Last month 22-year-old Grant Taylor deliberately drove his pickup into and killed Lansing fireman Dennis Rodeman. Dennis and fellow firemen were standing in the road collecting money for muscular dystrophy research.

Grant was angry about the slowed traffic, exchanged words with Rodeman and threw an apple core at him. Then he turned his truck around and killed him with it.

In high school, Taylor was a good student, an athlete and was described as a quiet, intelligent leader. In his second year of college he dropped out and moved back home. Two years ago his mother petitioned the probate court to have him involuntarily hospitalized for standing outside shirtless in freezing temperatures. He angrily threw his cellphone away to rid himself of the past.

Four psychiatrists diagnosed him with paranoid schizophrenia, which typically starts at his age. He was briefly hospitalized. He wasn’t adequately treated and protected from his hallucinations. And we weren’t protected from him.

A year later his mother again petitioned for his hospitalization. He had become more withdrawn, stared at the ceiling and feared he was going to be killed. Again, after a short hospital stay, he was released, untreated, loose in the community. Those failures cost fireman Rodeman his life. It cost the Lansing Fire Department one of its most popular members. His new wife lost her husband. And their unborn child will never know its father.

Grant Taylor’s critical problems were well known by every relevant agency in the community. His mother was unable to marshal the help we all needed for him. Our collective guilt is greater than his.

He will be prosecuted for murder. Since his victim was a public defender, chances are he’ll be sentenced to life in prison without parole: Tormented the rest of his life by his demons.

In the warehouse prison he’ll be one of the third of all convicts who are incompetent, mentally ill and inadequately treated. Untold others are incarcerated for non-violent offenses and unable to afford competent trial defense or mount appeals.Those in the know say culpability matters less than money when it comes to criminal defense. Those without capital get punishment.

Angry and afraid, unreflected vengeance is the prevailing public sentiment. Not long ago the U.S. Supreme Court ruled that sentencing juveniles to life without parole is unconstitutional.

Many states, including Michigan and its Attorney General Bill Schuette, will not apply the ruling retroactively. He says promises of revenge made to victims’ families at sentencing will be honored. If he gets his way, the more than 200 Michigan prisoners sentenced as juveniles will have to endure cruel and unusual punishment until they die in prison.

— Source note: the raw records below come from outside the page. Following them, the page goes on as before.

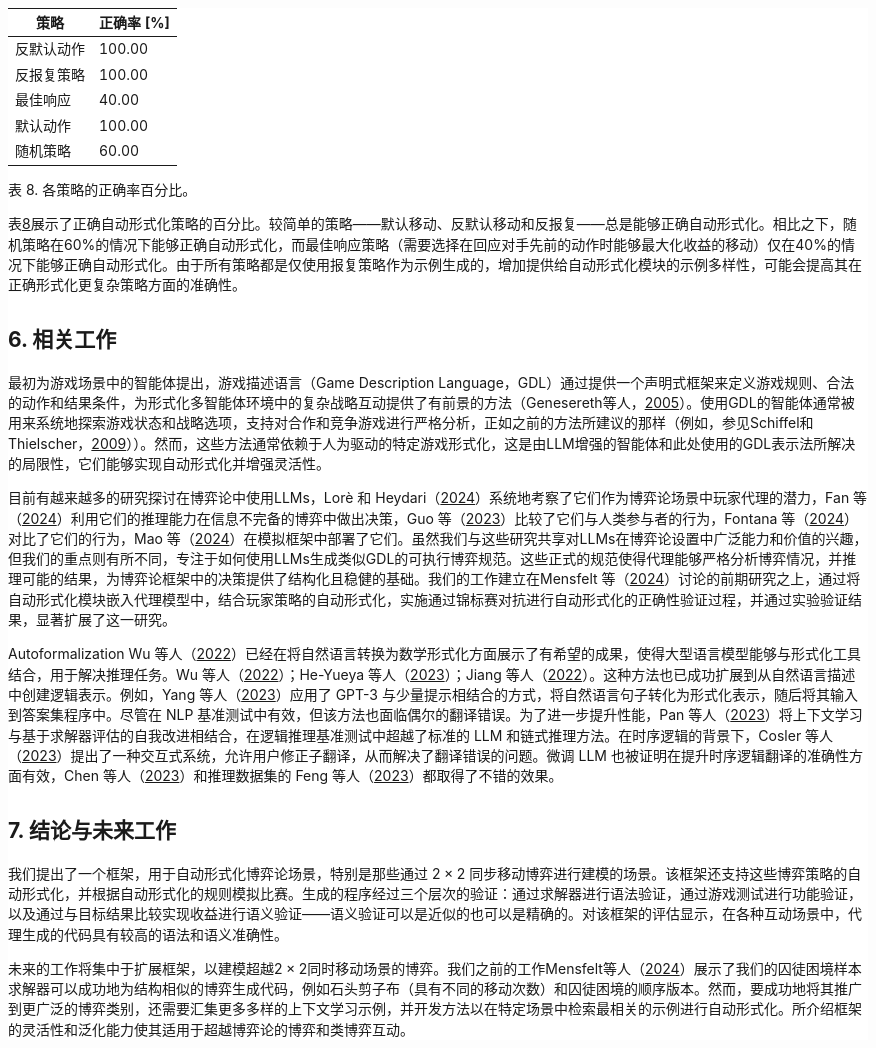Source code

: | 策略 | 正确率 [%] |
| --- | --- |
| 反默认动作 | 100.00 |
| 反报复策略 | 100.00 |
| 最佳响应 | 40.00 |
| 默认动作 | 100.00 |
| 随机策略 | 60.00 |

表 8\. 各策略的正确率百分比。

表[8](https://arxiv.org/html/2412.08805v1#S5.T8 "Table 8 ‣ 5.3\. Exp. 3: Autoformalization of Strategies ‣ 5\. Results and Discussion ‣ Autoformalizing and Simulating Game-Theoretic Scenarios using LLM-augmented Agents")展示了正确自动形式化策略的百分比。较简单的策略——默认移动、反默认移动和反报复——总是能够正确自动形式化。相比之下，随机策略在60%的情况下能够正确自动形式化，而最佳响应策略（需要选择在回应对手先前的动作时能够最大化收益的移动）仅在40%的情况下能够正确自动形式化。由于所有策略都是仅使用报复策略作为示例生成的，增加提供给自动形式化模块的示例多样性，可能会提高其在正确形式化更复杂策略方面的准确性。

## 6\. 相关工作

最初为游戏场景中的智能体提出，游戏描述语言（Game Description Language，GDL）通过提供一个声明式框架来定义游戏规则、合法的动作和结果条件，为形式化多智能体环境中的复杂战略互动提供了有前景的方法（Genesereth等人，[2005](https://arxiv.org/html/2412.08805v1#bib.bib11)）。使用GDL的智能体通常被用来系统地探索游戏状态和战略选项，支持对合作和竞争游戏进行严格分析，正如之前的方法所建议的那样（例如，参见Schiffel和Thielscher，[2009](https://arxiv.org/html/2412.08805v1#bib.bib33)））。然而，这些方法通常依赖于人为驱动的特定游戏形式化，这是由LLM增强的智能体和此处使用的GDL表示法所解决的局限性，它们能够实现自动形式化并增强灵活性。

目前有越来越多的研究探讨在博弈论中使用LLMs，Lorè 和 Heydari（[2024](https://arxiv.org/html/2412.08805v1#bib.bib22)）系统地考察了它们作为博弈论场景中玩家代理的潜力，Fan 等（[2024](https://arxiv.org/html/2412.08805v1#bib.bib8)）利用它们的推理能力在信息不完备的博弈中做出决策，Guo 等（[2023](https://arxiv.org/html/2412.08805v1#bib.bib16)）比较了它们与人类参与者的行为，Fontana 等（[2024](https://arxiv.org/html/2412.08805v1#bib.bib10)）对比了它们的行为，Mao 等（[2024](https://arxiv.org/html/2412.08805v1#bib.bib24)）在模拟框架中部署了它们。虽然我们与这些研究共享对LLMs在博弈论设置中广泛能力和价值的兴趣，但我们的重点则有所不同，专注于如何使用LLMs生成类似GDL的可执行博弈规范。这些正式的规范使得代理能够严格分析博弈情况，并推理可能的结果，为博弈论框架中的决策提供了结构化且稳健的基础。我们的工作建立在Mensfelt 等（[2024](https://arxiv.org/html/2412.08805v1#bib.bib26)）讨论的前期研究之上，通过将自动形式化模块嵌入代理模型中，结合玩家策略的自动形式化，实施通过锦标赛对抗进行自动形式化的正确性验证过程，并通过实验验证结果，显著扩展了这一研究。

Autoformalization Wu 等人（[2022](https://arxiv.org/html/2412.08805v1#bib.bib39)）已经在将自然语言转换为数学形式化方面展示了有希望的成果，使得大型语言模型能够与形式化工具结合，用于解决推理任务。Wu 等人（[2022](https://arxiv.org/html/2412.08805v1#bib.bib39)）；He-Yueya 等人（[2023](https://arxiv.org/html/2412.08805v1#bib.bib17)）；Jiang 等人（[2022](https://arxiv.org/html/2412.08805v1#bib.bib19)）。这种方法也已成功扩展到从自然语言描述中创建逻辑表示。例如，Yang 等人（[2023](https://arxiv.org/html/2412.08805v1#bib.bib40)）应用了 GPT-3 与少量提示相结合的方式，将自然语言句子转化为形式化表示，随后将其输入到答案集程序中。尽管在 NLP 基准测试中有效，但该方法也面临偶尔的翻译错误。为了进一步提升性能，Pan 等人（[2023](https://arxiv.org/html/2412.08805v1#bib.bib29)）将上下文学习与基于求解器评估的自我改进相结合，在逻辑推理基准测试中超越了标准的 LLM 和链式推理方法。在时序逻辑的背景下，Cosler 等人（[2023](https://arxiv.org/html/2412.08805v1#bib.bib6)）提出了一种交互式系统，允许用户修正子翻译，从而解决了翻译错误的问题。微调 LLM 也被证明在提升时序逻辑翻译的准确性方面有效，Chen 等人（[2023](https://arxiv.org/html/2412.08805v1#bib.bib5)）和推理数据集的 Feng 等人（[2023](https://arxiv.org/html/2412.08805v1#bib.bib9)）都取得了不错的效果。

## 7. 结论与未来工作

我们提出了一个框架，用于自动形式化博弈论场景，特别是那些通过 $2\times 2$ 同步移动博弈进行建模的场景。该框架还支持这些博弈策略的自动形式化，并根据自动形式化的规则模拟比赛。生成的程序经过三个层次的验证：通过求解器进行语法验证，通过游戏测试进行功能验证，以及通过与目标结果比较实现收益进行语义验证——语义验证可以是近似的也可以是精确的。对该框架的评估显示，在各种互动场景中，代理生成的代码具有较高的语法和语义准确性。

未来的工作将集中于扩展框架，以建模超越$2\times 2$同时移动场景的博弈。我们之前的工作Mensfelt等人（[2024](https://arxiv.org/html/2412.08805v1#bib.bib26)）展示了我们的囚徒困境样本求解器可以成功地为结构相似的博弈生成代码，例如石头剪子布（具有不同的移动次数）和囚徒困境的顺序版本。然而，要成功地将其推广到更广泛的博弈类别，还需要汇集更多多样的上下文学习示例，并开发方法以在特定场景中检索最相关的示例进行自动形式化。所介绍框架的灵活性和泛化能力使其适用于超越博弈论的博弈和类博弈互动。
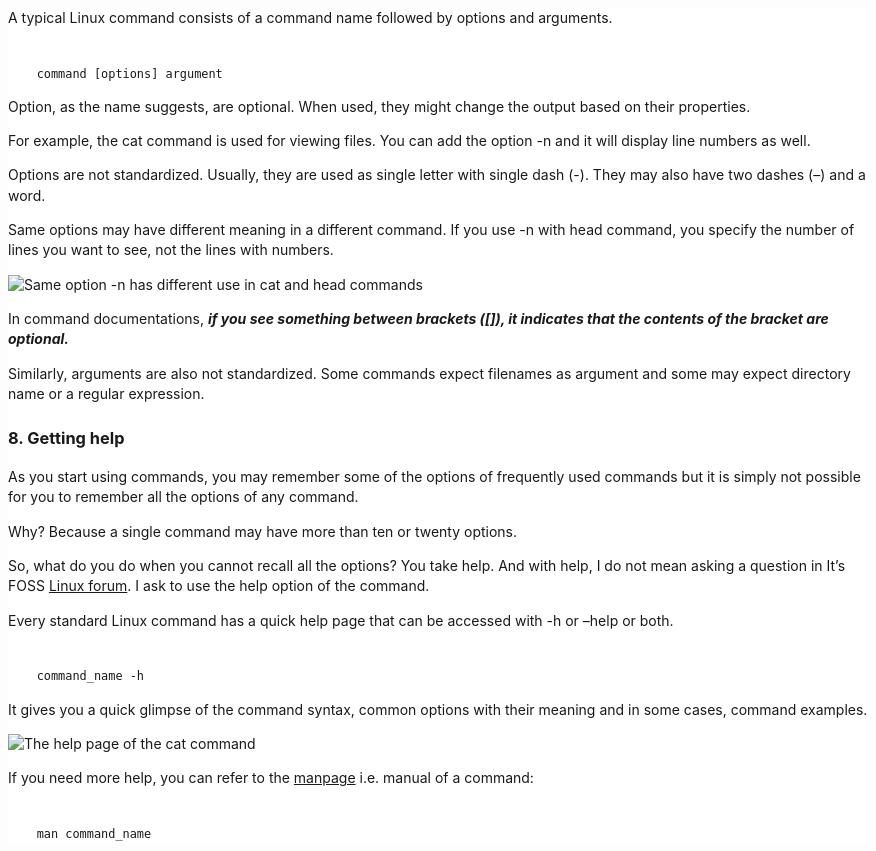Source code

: A typical Linux command consists of a command name followed by options and arguments.

```

    command [options] argument

```

Option, as the name suggests, are optional. When used, they might change the output based on their properties.

For example, the cat command is used for viewing files. You can add the option -n and it will display line numbers as well.

Options are not standardized. Usually, they are used as single letter with single dash (-). They may also have two dashes (–) and a word.

Same options may have different meaning in a different command. If you use -n with head command, you specify the number of lines you want to see, not the lines with numbers.

![Same option -n has different use in cat and head commands][16]

In command documentations, _**if you see something between brackets ([]), it indicates that the contents of the bracket are optional.**_

Similarly, arguments are also not standardized. Some commands expect filenames as argument and some may expect directory name or a regular expression.

### 8\. Getting help

As you start using commands, you may remember some of the options of frequently used commands but it is simply not possible for you to remember all the options of any command.

Why? Because a single command may have more than ten or twenty options.

So, what do you do when you cannot recall all the options? You take help. And with help, I do not mean asking a question in It’s FOSS [Linux forum][17]. I ask to use the help option of the command.

Every standard Linux command has a quick help page that can be accessed with -h or –help or both.

```

    command_name -h

```

It gives you a quick glimpse of the command syntax, common options with their meaning and in some cases, command examples.

![The help page of the cat command][18]

If you need more help, you can refer to the [manpage][19] i.e. manual of a command:

```

    man command_name

```


[#]: subject: "19 Absolute Simple Things About Linux Terminal Every Ubuntu User Should Know"
[#]: via: "https://itsfoss.com/basic-terminal-tips-ubuntu/"
[#]: author: "Abhishek Prakash https://itsfoss.com/author/abhishek/"
[#]: collector: "lujun9972"
[#]: translator: " "
[#]: reviewer: " "
[#]: publisher: " "
[#]: url: " "
[a]: https://itsfoss.com/author/abhishek/
[b]: https://github.com/lujun9972
[1]: https://i2.wp.com/itsfoss.com/wp-content/uploads/2021/12/ubuntu-terminal-basic-tips.png?resize=800%2C450&ssl=1
[2]: https://itsfoss.com/linux-terminal-emulators/
[3]: https://itsfoss.com/open-terminal-ubuntu/
[4]: https://itsfoss.com/ubuntu-shortcuts/
[5]: https://i0.wp.com/itsfoss.com/wp-content/uploads/2021/12/linux-terminal-introduction.png?resize=800%2C450&ssl=1
[6]: https://www.youtube.com/c/itsfoss?sub_confirmation=1
[7]: https://i0.wp.com/itsfoss.com/wp-content/uploads/2021/12/understanding-prompt-ubuntu-terminal.png?resize=800%2C346&ssl=1
[8]: https://i2.wp.com/itsfoss.com/wp-content/uploads/2021/12/learning-prompt-ubuntu-terminal.png?resize=800%2C346&ssl=1
[9]: https://i2.wp.com/itsfoss.com/wp-content/uploads/2021/12/directory-files-linux.png?resize=800%2C346&ssl=1
[10]: https://linuxhandbook.com/hard-link/
[11]: https://linuxhandbook.com/linux-directory-structure/
[12]: https://i2.wp.com/itsfoss.com/wp-content/uploads/2021/12/path-linux.webp?resize=800%2C250&ssl=1
[13]: https://i1.wp.com/itsfoss.com/wp-content/uploads/2021/12/absolute-vs-relative-path-linux.webp?resize=800%2C500&ssl=1
[14]: https://i0.wp.com/itsfoss.com/wp-content/uploads/2021/12/absolute-relative-path-real-examples-800x346.png?resize=800%2C346&ssl=1
[15]: https://i1.wp.com/itsfoss.com/wp-content/uploads/2021/12/use-of-single-and-double-dot-in-Linux.png?resize=732%2C272&ssl=1
[16]: https://i0.wp.com/itsfoss.com/wp-content/uploads/2021/12/command-structure-example.png?resize=732%2C462&ssl=1
[17]: https://itsfoss.community/
[18]: https://i2.wp.com/itsfoss.com/wp-content/uploads/2021/12/cat-command-help-page.png?resize=732%2C614&ssl=1
[19]: https://itsfoss.com/linux-man-page-guide/
[20]: https://itsfoss.com/bash-command-not-found/
[21]: https://i0.wp.com/itsfoss.com/wp-content/uploads/2021/12/linux-is-case-sensitive.png?resize=732%2C253&ssl=1
[22]: https://itsfoss.com/run-shell-script-linux/
[23]: https://linuxhandbook.com/linux-file-permissions/
[24]: https://i1.wp.com/itsfoss.com/wp-content/uploads/2021/12/run-bash-script.png?resize=732%2C272&ssl=1
[25]: https://i1.wp.com/itsfoss.com/wp-content/uploads/2021/12/tab-completion-ubuntu.png?resize=732%2C272&ssl=1
[26]: https://itsfoss.com/copy-paste-linux-terminal/
[27]: https://i1.wp.com/itsfoss.com/wp-content/uploads/2021/12/dollar-symbol-at-the-beginning-of-command.png?resize=765%2C256&ssl=1
[28]: https://i0.wp.com/itsfoss.com/wp-content/uploads/2021/12/avoid-copying-multiple-commands.png?resize=743%2C242&ssl=1
[29]: https://itsfoss.com/run-multiple-commands-linux/
[30]: https://i2.wp.com/itsfoss.com/wp-content/uploads/2021/12/stop-running-program-linux.png?resize=800%2C385&ssl=1
[31]: https://linuxhandbook.com/linux-shortcuts/
[32]: https://itsfoss.com/funny-linux-commands/
[33]: https://itsfoss.com/terminal-web-browsers/
[34]: https://itsfoss.com/best-command-line-games-linux/
[35]: https://itsfoss.com/linux-command-tricks/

Humane America would be a radically different place. Everyone would have access to a safe place to live and sufficient food to eat. Everyone would have access to appropriate health care, free education and opportunities for upward socioeconomic mobility. And every defendant in criminal proceedings would have access to competent representation.  

Humanizing America can be done via our political system. It will be simple and difficult. Tax policy would be made more fair. And methods of budgeting would be redesigned so states and local governments receive funds to maintain their infrastructure and serve citizens’ humane needs.

The impetus for these fundamental changes will have to come from ordinary folks.  Most have a degree of trust in local governments. The ballot box is available to address issues. And local, state and national judiciary are also available to seek relief.

Gridlocked Congress is not up to the task. Republicans are determined to implement a version of the morally bankrupt, trickle-down economic theory so the rich get richer and (maybe) create jobs. Democrats are wont to develop complex, controversial broad social programs like Obamacare that will take decades to accomplish its goals. Congress is too preoccupied with squabbling to help us today.

Some will scoff at my naive proposal. But our ancestors trusted their courage and put their lives on the line in the Revolutionary War. And they showed incredible foresight in drafting our Constitution. Now it’s our time to muster the vision and courage to begin making the America they gave us a more humane place to live.